**REQUIRED WORK**
Count the lines in the data below that contain the word "kidney". Give only the number.

****************************************

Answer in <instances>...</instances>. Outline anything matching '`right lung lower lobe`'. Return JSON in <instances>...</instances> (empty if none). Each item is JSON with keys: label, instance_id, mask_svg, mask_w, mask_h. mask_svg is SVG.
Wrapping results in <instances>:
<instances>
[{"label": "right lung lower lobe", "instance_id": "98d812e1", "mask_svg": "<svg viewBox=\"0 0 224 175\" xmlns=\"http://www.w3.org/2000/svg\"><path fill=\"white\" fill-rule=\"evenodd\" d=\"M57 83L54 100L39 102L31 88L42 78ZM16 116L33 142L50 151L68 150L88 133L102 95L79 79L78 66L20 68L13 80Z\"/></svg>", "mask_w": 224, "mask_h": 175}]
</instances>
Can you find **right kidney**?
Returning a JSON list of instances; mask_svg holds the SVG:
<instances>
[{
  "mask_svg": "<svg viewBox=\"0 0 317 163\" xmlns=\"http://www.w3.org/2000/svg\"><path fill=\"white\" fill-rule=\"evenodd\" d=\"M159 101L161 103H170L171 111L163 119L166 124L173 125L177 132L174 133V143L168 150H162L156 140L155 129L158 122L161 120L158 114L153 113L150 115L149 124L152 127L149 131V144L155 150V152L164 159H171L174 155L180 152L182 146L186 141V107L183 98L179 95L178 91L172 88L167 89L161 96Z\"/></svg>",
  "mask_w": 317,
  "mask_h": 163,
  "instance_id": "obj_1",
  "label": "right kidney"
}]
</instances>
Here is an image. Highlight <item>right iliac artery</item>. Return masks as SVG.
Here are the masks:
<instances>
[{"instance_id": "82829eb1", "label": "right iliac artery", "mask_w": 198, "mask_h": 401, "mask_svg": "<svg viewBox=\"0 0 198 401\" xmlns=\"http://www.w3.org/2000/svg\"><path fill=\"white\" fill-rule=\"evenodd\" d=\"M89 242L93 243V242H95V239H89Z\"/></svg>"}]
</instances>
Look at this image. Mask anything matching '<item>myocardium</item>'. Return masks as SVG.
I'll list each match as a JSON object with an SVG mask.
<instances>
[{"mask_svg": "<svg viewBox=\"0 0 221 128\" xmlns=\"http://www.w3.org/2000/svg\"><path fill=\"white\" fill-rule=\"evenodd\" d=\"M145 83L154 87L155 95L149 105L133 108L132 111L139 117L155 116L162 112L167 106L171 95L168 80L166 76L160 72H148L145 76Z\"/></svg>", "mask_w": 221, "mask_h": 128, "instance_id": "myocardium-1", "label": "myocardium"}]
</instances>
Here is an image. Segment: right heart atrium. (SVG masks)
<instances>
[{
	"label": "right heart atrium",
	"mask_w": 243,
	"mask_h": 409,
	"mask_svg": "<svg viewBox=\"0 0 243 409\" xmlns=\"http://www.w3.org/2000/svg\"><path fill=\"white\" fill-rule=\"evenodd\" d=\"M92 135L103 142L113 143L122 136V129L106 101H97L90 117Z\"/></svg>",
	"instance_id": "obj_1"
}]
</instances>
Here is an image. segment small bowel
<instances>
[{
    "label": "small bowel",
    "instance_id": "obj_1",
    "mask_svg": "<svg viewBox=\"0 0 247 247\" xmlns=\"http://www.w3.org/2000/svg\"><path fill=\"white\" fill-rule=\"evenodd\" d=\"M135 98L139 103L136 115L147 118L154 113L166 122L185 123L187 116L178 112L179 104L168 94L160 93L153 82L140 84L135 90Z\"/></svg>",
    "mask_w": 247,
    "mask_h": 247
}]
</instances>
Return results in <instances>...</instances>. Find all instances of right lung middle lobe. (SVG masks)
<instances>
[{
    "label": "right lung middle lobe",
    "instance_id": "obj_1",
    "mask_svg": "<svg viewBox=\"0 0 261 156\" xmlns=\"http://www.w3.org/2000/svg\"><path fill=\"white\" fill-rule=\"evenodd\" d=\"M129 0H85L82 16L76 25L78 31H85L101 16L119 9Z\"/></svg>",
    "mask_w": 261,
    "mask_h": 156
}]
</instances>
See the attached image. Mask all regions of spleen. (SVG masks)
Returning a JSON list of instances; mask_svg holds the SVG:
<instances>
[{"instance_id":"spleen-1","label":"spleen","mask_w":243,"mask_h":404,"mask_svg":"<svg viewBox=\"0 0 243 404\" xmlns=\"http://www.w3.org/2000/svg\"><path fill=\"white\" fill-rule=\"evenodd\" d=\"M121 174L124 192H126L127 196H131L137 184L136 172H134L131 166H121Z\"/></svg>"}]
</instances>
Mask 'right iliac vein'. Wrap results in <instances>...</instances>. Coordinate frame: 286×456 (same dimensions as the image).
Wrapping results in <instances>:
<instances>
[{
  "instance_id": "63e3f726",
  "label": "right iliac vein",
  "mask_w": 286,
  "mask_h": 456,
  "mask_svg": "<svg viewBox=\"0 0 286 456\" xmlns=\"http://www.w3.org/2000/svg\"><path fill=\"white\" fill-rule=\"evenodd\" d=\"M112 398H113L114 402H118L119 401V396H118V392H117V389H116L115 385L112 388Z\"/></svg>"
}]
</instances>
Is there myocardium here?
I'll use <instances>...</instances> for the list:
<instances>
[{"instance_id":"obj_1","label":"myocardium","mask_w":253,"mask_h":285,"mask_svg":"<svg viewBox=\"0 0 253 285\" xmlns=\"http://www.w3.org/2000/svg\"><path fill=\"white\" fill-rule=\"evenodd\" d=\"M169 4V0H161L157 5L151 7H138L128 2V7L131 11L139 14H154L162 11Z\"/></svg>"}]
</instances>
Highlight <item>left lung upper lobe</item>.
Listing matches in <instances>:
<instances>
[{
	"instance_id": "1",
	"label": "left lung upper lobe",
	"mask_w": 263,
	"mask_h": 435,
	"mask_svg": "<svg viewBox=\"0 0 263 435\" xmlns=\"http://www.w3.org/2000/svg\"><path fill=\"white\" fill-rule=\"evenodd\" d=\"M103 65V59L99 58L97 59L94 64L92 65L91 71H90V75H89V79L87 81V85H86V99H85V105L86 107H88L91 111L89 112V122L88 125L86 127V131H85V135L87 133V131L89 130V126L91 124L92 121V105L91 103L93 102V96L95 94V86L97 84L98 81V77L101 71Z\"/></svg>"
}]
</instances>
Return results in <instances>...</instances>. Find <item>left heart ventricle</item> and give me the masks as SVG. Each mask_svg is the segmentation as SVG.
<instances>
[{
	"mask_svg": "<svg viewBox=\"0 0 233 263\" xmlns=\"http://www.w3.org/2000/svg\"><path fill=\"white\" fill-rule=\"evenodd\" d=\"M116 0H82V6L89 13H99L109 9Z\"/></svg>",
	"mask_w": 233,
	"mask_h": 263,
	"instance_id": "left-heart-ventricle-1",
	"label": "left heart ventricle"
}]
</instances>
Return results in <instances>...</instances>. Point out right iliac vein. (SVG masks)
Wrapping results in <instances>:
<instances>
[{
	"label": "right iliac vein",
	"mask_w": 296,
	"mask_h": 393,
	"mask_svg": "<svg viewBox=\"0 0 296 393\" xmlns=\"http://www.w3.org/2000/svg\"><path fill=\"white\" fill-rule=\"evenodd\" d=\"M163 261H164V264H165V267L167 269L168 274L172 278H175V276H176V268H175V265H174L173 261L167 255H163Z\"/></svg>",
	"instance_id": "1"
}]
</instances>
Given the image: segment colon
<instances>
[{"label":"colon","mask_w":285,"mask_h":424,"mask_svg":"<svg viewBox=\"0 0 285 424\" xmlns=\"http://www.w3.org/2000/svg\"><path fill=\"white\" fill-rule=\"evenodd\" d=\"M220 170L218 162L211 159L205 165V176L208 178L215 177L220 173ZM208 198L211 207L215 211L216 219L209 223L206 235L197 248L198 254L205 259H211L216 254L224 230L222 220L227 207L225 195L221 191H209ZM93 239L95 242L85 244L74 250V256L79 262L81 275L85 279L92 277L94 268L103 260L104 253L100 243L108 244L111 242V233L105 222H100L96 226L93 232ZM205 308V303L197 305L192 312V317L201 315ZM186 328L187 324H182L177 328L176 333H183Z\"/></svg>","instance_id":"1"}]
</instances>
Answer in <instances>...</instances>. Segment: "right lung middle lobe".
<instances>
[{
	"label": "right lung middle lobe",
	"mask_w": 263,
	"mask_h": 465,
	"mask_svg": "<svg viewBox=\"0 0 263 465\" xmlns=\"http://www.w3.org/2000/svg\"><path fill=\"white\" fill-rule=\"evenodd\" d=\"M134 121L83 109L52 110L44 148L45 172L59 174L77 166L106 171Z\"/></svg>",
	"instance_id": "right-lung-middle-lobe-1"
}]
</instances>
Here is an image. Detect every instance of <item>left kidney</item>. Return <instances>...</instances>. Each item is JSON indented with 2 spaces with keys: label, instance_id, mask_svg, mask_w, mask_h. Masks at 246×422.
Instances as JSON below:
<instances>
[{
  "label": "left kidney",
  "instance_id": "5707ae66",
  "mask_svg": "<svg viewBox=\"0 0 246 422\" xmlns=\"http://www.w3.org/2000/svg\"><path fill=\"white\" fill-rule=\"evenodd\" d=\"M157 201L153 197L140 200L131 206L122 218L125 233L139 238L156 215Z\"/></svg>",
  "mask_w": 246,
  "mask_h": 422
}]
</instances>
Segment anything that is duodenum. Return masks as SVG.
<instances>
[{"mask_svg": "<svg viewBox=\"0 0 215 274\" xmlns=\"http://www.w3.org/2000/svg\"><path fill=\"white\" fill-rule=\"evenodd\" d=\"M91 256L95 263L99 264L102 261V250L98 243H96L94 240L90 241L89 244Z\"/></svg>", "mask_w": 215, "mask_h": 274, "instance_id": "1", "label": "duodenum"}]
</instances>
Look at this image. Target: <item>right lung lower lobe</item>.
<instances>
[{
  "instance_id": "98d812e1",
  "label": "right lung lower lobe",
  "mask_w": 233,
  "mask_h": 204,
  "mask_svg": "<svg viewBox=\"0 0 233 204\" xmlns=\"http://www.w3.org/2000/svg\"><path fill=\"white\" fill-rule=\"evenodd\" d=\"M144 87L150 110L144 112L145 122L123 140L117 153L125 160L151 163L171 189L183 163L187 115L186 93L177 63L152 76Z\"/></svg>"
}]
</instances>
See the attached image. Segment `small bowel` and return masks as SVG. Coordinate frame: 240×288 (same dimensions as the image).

****************************************

**EXERCISE RESULT**
4